Question

CALCULUS HELP NEEDED PLEASE!!!!

1.) Find the area or the region bounded by the curves y = x^3 and y = 9x.
a. 0
b. 10.13
c. 40.50
d. 20.25

2.) The region in the first quadrant bounded by the x-axis, the line x = π, and the curve y = sin(sin(x)) is rotated about the x-axis. What is the volume of the generated solid?
a. 1.219
b. 3.830
c. 1.786
d. 5.612

Answer 1

1. The given curves intersect one another three times:

`x^3=9x\implies x(x^2-9)=0\implies x=0,\pm3`

The area of the bounded region is

`\displaystyle\int_(-3)^3|x^3-9x|\,\mathrm dx`

`x^3-9x` is odd, but the absolute value makes it even.
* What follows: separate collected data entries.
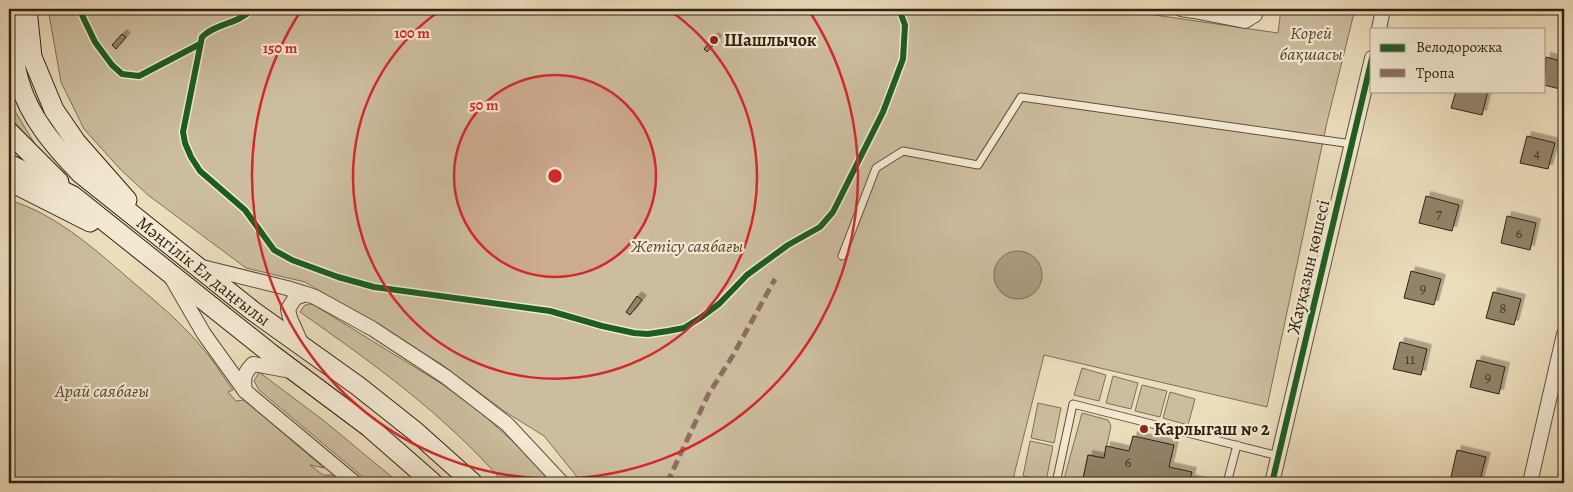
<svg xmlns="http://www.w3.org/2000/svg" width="1573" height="492" font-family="Alegreya,serif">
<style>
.green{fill:#ccbd9e;stroke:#7e7058}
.water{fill:#ac9d81;stroke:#7a6c54}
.building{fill:#928369;stroke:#302211;filter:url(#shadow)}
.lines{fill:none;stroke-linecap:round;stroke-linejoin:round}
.lane-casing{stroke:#5f513c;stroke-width:9}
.street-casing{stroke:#5f513c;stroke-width:16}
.secondary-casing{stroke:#302211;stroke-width:21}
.lane{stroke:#f3e9d3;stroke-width:7}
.street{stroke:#f3e9d3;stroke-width:14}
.secondary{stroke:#f3e9d3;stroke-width:19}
.quiet{stroke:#8d6e63;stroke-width:5;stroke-dasharray:10 5;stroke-linecap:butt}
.cycleway-casing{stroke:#f3e9d3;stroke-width:9}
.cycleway{stroke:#1b5e20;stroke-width:6}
.ring{fill:none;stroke:#d62828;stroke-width:2.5}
.poi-dot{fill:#8f2418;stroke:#f3e9d3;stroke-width:2}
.labels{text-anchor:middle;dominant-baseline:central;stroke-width:4.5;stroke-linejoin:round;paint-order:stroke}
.number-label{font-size:15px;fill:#483a27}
.park-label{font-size:18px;font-style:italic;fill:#574934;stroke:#f3e9d3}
.poi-label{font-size:18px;font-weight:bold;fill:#302211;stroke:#f3e9d3;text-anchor:start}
.street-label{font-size:18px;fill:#302211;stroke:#f3e9d3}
.centre{fill:#d62828;stroke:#f3e9d3;stroke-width:2.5}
.ring-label{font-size:15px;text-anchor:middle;font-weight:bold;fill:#d62828;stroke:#f3e9d3;stroke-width:4.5;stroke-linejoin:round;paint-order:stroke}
</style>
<defs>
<filter id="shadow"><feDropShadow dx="4.5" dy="-4.5" stdDeviation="0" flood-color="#0004"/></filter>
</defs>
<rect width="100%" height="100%" fill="#ecddbb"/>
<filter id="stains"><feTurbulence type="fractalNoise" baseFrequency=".004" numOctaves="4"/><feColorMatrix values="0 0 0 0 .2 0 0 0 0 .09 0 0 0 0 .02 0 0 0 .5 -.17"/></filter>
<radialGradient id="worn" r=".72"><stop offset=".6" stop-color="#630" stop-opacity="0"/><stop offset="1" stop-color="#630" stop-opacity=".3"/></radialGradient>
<g class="green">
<polygon points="48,9 1114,9 1278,33 1281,9 1355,9 1327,122 1267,407 1044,355 1012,483 582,483 544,436 504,411 441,364 305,282 246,268 148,195 120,169 84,129 61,82"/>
<polygon points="9,96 16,113 38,149 9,116"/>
<path d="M9,200C57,214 98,252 135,284C158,303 180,322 199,344C212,358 222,375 233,390L228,392L236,401L244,400L324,468L310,465L323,475H335L345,483H9Z"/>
<path d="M309,304L314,305L442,384L481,413L507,436L531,459L554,483H504C444,414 374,364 300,312L305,305Z"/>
<polygon points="1082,368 1106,375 1099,401 1074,395"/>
<polygon points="259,372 323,420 399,483 370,483 259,390 254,381"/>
<polygon points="1113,376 1138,383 1131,409 1106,403"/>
<polygon points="1142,385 1167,391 1160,417 1135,411"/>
<polygon points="1170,392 1195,399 1188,425 1163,418"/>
<polygon points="1038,403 1061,408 1054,443 1031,438"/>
<polygon points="1082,413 1108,420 1111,426 1104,458 1088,455 1083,479 1093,482 1092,483 1063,483"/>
<polygon points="1030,441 1053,446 1046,481 1023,476"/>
</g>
<circle class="water" cx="1018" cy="275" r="24"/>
<g class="building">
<polygon points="122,34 126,37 116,49 112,45"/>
<polygon points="714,37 718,40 707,52 704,49"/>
<polygon points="1546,57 1564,62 1564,90 1544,85"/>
<polygon points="1456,91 1488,91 1482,115 1451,108"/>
<polygon points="1527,136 1555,143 1548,169 1520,163"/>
<polygon points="1426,196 1459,205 1452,231 1419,223"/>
<polygon points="1507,216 1536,223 1530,250 1501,243"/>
<polygon points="1411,271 1441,279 1434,305 1404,298"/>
<polygon points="1493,292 1521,299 1514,325 1486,318"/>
<polygon points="637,296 642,300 630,315 626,312"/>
<polygon points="1400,342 1427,349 1421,375 1393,369"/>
<polygon points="1477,360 1505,367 1499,394 1470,387"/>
<polygon points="1133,436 1174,445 1169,467 1192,472 1190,479 1201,482 1201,483 1092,483 1093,482 1083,479 1088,455 1104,458 1106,446 1129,451"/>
<polygon points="1457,450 1486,457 1479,483 1451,477"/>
</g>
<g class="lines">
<g class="lane-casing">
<g id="lane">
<polyline points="842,256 876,168 903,151 978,165 1021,97 1352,144"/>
<polyline points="1554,381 1564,382"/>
<polyline points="1056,483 1073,404 1278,456"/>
<polyline points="1227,483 1237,445"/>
</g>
</g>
<g class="street-casing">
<g id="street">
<polyline points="1181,9 1194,11"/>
<polyline points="1194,9 1194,11 1245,21 1255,15 1256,9"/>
<polyline points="1379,29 1383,9"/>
<polyline points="202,267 287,288 306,294 295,298 288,309 290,318 302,345"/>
<polyline points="171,277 204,334 245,391 355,483"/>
<polyline points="306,294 315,297 373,329 446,377 507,424 562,483"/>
<path d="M245,391C243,378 244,373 253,364L291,371"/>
<polyline points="1272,483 1372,58"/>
<polyline points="1530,483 1564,334"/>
</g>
</g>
<g class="secondary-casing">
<g id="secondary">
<path id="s1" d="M9,9C12,32 12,58 19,81C29,117 55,147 80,173L253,311L358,386L416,432L473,483"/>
<polyline points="27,9 32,57 54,110 76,142 127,200"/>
<polyline points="9,132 59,182"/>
<polyline points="9,164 73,196 270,353 369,427 433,483"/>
<polyline points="9,181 90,222"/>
</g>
</g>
<use href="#lane" class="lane"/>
<use href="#street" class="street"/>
<use href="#secondary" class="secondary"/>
<polyline class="quiet" points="667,483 708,395 732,357 775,279"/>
<g class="cycleway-casing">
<g id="cycleway">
<polyline points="79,9 95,42 112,65 122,74 139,76 200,44"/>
<path d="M252,9C239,24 216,23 202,37L183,132L185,143L191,157L200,171L245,210L274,250L292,260L338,277L374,287L550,311L602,326L634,333L648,334L668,331L684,328L700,318L719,304L747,275L788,245L820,227L833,212L883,112L903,59L905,25L899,9"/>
<polyline points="1272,483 1372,58"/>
</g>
</g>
<use href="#cycleway" class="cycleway"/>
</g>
<circle cx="555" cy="176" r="101" fill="#d62828" fill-opacity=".12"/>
<g class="ring">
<circle cx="555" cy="176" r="101"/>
<path d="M669 10A202 202 0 1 1 441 10"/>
<path d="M808 9A303 303 0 1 1 302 9"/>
</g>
<g class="poi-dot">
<circle cx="714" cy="40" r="5"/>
<circle cx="1144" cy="429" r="5"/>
</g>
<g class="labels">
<g class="number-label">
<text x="1537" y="153">4</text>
<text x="1439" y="214">7</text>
<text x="1519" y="233">6</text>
<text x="1423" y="288">9</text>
<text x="1503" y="308">8</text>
<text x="1410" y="359">11</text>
<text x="1488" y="377">9</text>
<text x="1128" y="462">6</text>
</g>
<g class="park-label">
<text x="1311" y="33">Корей<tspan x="1311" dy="21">бақшасы</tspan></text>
<text x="687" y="246">Жетісу саябағы</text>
<text x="102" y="391">Арай саябағы</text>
</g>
<g class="poi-label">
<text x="724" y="40">Шашлычок</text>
<text x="1154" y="429">Карлыгаш № 2</text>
</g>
<g class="street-label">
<text transform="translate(1308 267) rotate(-77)">Жауқазын көшесі</text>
<text stroke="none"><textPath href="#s1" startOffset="342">Мәңгілік Ел даңғылы</textPath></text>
</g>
</g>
<circle cx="555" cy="176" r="8" class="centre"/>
<g class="ring-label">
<text x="412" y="38">100 m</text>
<text x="280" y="53">150 m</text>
<text x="484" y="110">50 m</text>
</g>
<rect width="1573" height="492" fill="none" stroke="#ecddbb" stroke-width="30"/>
<rect x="10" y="10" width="1553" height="472" fill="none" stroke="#302211" stroke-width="2.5"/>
<rect x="15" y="15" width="1543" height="462" fill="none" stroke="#302211"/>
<rect x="1370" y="28" width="175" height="65" fill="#f3e9d3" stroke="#a59985"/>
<rect x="1380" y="44" width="25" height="8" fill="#1b5e20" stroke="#a59985"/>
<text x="1416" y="52" font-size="15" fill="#302211">Велодорожка</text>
<rect x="1380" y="69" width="25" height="8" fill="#8d6e63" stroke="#a59985"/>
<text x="1416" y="78" font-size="15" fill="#302211">Тропа</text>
<rect width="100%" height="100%" filter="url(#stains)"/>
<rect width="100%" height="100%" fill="url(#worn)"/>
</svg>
More formally,

`|(-x)^3-9(-x)|=|-x^3+9x|=|x^3-9x|`

which means the integral is equivalent to

`\displaystyle2\int_0^3|x^3-9x|\,\mathrm dx`

For
`0\le x\le 3`, the definition of absolute value tells us that

`|x^3-9x|=9x-x^3`

so the integral evaluates to

`\displaystyle2\int_0^3(9x-x^3)\,\mathrm dx=\left(9x^2-\frac{x^4}2\right)\bigg|_(x=0)^(x=3)=\frac{81}2=40.5`

2. Using the disk method, the volume is given by the integral

`\displaystyle\pi\int_0^\pi\sin^2(\sin x)\,\mathrm dx`

Use a calculator to get the result 1.219.